**Данные, содержащиеся в наборе**
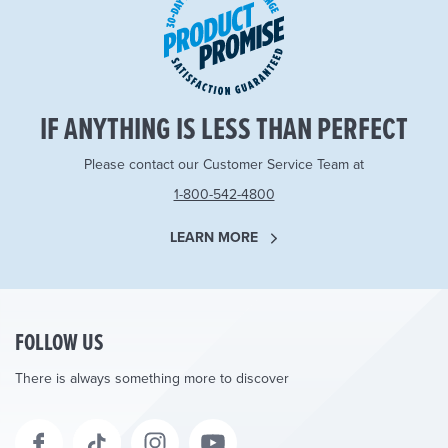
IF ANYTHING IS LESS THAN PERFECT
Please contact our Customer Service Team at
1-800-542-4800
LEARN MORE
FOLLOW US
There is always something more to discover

**Формулировка задания**
Перепечатайте приведенные выше данные полностью, сохраняя каждую строку без изменений. Изображения в ответ не включайте.

**Итоговый ответ**
IF ANYTHING IS LESS THAN PERFECT
Please contact our Customer Service Team at
1-800-542-4800
LEARN MORE
FOLLOW US
There is always something more to discover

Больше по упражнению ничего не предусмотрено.